New research has found that half of low-wage workers, those making $35,000 or less, are not confident that they will reach their long-term career goals. 

To that end, 67 percent of workers said that they have little or no opportunity to advance at their current positions, a goal that nearly half of those workers said was important to them. Sixty-nine percent of workers said they have never been promoted at their jobs.  

Not only are workers pessimistic about advancement opportunities, but they are also frustrated by their pay.  Forty-four percent of workers said their pay has stayed the same for the past five years, while 31 percent said their income has steadily increased.  As a result, 40 percent of low-wage workers who will be looking for a new job will do so to find better pay. Just 8 percent said they would seek a new job for the sake of better benefits, the next most-common reason.

Despite those feelings, a majority of low-wage workers said they are happy in their jobs. In fact, 74 percent of workers said they are very or somewhat satisfied with their current positions.  Additionally, 62 percent of workers said they feel valued by their employers, compared to just 37 percent who said employers treated them as if they could be easily replaced.

The uneven economic recovery provides a big reason for those responses. New research has found that half of the jobs lost during the Great Recession came from the middle class. However, the recent recovery has not benefited middle-class workers. In fact, just 2 percent of the jobs created in the recent recovery pay middle-class wages, while low-wage positions account for 70 percent of the post-recession job growth.

"During the Great Recession that began in 2008, about one-half of the U.S. jobs lost were middle-class positions, but only about 2 percent of the jobs gained in the recovery pay middle-class wages," said Trevor Tompson, director of the AP-NORC Center, which conducted the research.   

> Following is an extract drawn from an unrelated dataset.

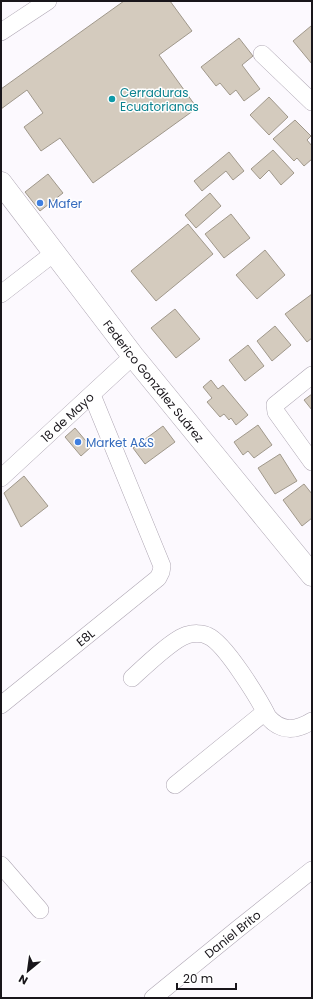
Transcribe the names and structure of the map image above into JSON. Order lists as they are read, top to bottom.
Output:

As a result, low-wage workers have lots of competition in their current positions from more qualified workers who are also looking for jobs. That competition has led to pessimism among many workers making $35,000 or less a year.  

However, several simple fixes could help such low-wage workers improve their long-term outlooks in a big way. Most significantly, better training and education would help them advance their careers. Additionally, government and employer-sponsored benefits programs can also make advancement easier.

"There is broad agreement that America needs a skilled workforce for 21st century jobs," said Tompson. "There is widespread disagreement about the policies and programs needed to build that workforce. These surveys of lower-wage workers and the employers of lower-wage workers bring important new information to that debate."

The research was based on the responses of more than 3,000 employers and employees between the ages of 18 and 74.